Given the unusual pentagonal structure of Montano's Malady (a novel in the form of a journal intime, a biographical dictionary, a speech on literary theory, a sentimental journey-style travel diary, and the humble essay) and the real and imagined conversations of writers like Kafka, Musil, and Walser that take place within it, it's hardly surprising that the titular malady is defined as a species of "literature sickness."  Vila-Matas sees dead people!  On the other hand, what may be surprising to some is that this lively work resembles an anti-novel of a piñata blown to pieces with all the insouciance of Benjamin Péret insulting a priest (naturally, Vila-Matas' narrator stars as Péret and "the enemies of literature" play the part of the priest in this little formulation of mine).  While both more ambitious and more inconsistent than the anti-novelist's earlier triumph Bartleby & Co., Montano's Malady is a comically obsessive work which is at its neurotic best riffing on the intersections between fiction and reality, between literature and literary criticism.  Sometimes the highlights come in quick, memorable soundbites, as in the citation of a Paul Valéry quote ("Stupidity isn't my strong point") in the middle of a biographical entry on the poet (145).  At other times, they're more extended in nature, like the chapter in which a reference to an Alan Pauls essay on the theme of illness among 20th century diary writers leads to this reflection on the unimportance of sincerity by Witold Gombrowicz: "Has there ever been a diary that was sincere?  The sincere diary is without a doubt the most fallacious, because frankness is not of this world.  And also--sincerity, what a bore!  It isn't even faintly fascinating" (102).  Amid the vast proliferation of names and works cited throughout the course of the work, one of the highlight reel moments comes near the end in a sequence in which Vila-Matas himself seems to be speaking through his Josipovici-like literary alter ego: "I like novels that have no end.  The reader who seeks finished novels--Unamuno said--does not deserve to be my reader, since he himself is already finished before he's read me.  In short, I recall that Walter Benjamin maintains that every finished work is the death mask of its intuition" (207).  The death mask of its intuition, eh?  Obviously, I need to read me some Benjamin before (http://www.ndpublishing.com/)

Enrique Vila-Matas

PESSOA, Fernando (Lisboa, 1888-Lisboa, 1935).  Inventó un personaje de nombre Bernardo Soares y delegó en él la misión de escribir un diario.  Como dice Antonio Tabucchi, "Soares es un personaje de ficción que adopta la sutil ficción literaria de la autobiografía.  En esta autobiografía sin hechos, de un personaje inexistente, está la única gran obra narrativa que Pessoa nos dejó:  su novela" (182).

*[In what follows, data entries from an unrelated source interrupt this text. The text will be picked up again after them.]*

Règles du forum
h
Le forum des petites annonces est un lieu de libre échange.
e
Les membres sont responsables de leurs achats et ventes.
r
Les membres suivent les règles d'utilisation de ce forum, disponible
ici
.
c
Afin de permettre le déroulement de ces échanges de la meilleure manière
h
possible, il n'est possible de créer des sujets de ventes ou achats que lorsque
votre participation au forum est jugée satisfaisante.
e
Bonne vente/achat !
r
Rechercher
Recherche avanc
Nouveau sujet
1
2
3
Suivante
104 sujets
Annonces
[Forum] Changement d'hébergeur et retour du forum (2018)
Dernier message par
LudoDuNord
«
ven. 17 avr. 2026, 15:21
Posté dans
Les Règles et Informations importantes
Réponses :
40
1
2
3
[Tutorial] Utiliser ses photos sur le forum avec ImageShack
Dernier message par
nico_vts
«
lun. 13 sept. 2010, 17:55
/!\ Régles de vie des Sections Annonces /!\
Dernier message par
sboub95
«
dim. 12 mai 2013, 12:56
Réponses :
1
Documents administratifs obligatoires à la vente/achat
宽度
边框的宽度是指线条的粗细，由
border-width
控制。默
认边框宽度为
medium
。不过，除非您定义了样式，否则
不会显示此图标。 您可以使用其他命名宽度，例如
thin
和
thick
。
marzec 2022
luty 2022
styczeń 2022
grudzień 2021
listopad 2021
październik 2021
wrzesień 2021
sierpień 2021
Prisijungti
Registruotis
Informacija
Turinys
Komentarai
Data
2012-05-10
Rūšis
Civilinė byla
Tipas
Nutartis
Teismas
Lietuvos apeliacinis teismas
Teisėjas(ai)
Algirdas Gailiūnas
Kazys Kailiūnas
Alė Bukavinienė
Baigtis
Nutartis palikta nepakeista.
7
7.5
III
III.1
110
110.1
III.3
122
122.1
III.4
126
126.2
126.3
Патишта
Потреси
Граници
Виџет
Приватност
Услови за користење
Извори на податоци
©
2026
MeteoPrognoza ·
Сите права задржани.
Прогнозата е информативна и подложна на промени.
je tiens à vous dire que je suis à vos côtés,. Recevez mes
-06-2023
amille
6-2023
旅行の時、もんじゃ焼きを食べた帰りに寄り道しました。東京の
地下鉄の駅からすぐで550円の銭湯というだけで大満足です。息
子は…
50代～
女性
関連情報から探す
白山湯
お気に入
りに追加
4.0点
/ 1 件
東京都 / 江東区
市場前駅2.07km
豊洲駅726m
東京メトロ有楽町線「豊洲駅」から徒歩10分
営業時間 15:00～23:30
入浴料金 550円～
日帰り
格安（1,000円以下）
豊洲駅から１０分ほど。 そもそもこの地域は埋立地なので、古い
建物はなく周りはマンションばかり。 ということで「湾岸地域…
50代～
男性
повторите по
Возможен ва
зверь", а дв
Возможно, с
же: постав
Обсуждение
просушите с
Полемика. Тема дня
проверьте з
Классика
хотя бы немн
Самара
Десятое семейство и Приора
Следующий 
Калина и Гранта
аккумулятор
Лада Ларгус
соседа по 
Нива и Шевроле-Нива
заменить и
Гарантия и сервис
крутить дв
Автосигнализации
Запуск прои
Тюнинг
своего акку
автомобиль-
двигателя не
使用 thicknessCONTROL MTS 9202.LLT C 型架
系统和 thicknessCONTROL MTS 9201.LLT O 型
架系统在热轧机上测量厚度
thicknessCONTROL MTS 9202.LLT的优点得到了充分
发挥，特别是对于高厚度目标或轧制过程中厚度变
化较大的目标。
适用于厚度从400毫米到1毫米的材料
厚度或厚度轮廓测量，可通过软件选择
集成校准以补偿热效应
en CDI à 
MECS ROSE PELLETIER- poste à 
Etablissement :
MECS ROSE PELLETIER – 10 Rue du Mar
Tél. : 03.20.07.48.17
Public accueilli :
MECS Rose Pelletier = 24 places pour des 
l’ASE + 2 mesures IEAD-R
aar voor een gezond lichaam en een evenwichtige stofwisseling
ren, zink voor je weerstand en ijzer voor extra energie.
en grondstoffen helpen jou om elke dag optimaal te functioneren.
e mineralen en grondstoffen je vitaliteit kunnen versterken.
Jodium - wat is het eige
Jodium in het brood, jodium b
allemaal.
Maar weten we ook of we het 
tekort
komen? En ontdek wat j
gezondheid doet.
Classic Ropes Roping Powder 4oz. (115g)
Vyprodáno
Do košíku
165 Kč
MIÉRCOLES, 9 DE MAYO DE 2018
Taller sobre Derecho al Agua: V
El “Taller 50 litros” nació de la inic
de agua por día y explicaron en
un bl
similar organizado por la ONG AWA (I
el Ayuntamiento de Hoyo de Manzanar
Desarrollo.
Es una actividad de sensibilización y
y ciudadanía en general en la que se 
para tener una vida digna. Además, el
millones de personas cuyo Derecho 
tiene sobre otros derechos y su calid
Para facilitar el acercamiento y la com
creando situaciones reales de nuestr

PESSOA, Fernando (Lisbon, 1888-1935) invented a character by the name of Bernardo Soares, to whom he delegated the mission of writing a diary.  As Antonio Tabucchi writes, "Soares is a fictional character who adopts the subtle literary fiction of autobiography.  In this autobiography without facts, of a nonexistent person, is the only great narrative work left to us by Pessoa: his novel" (130).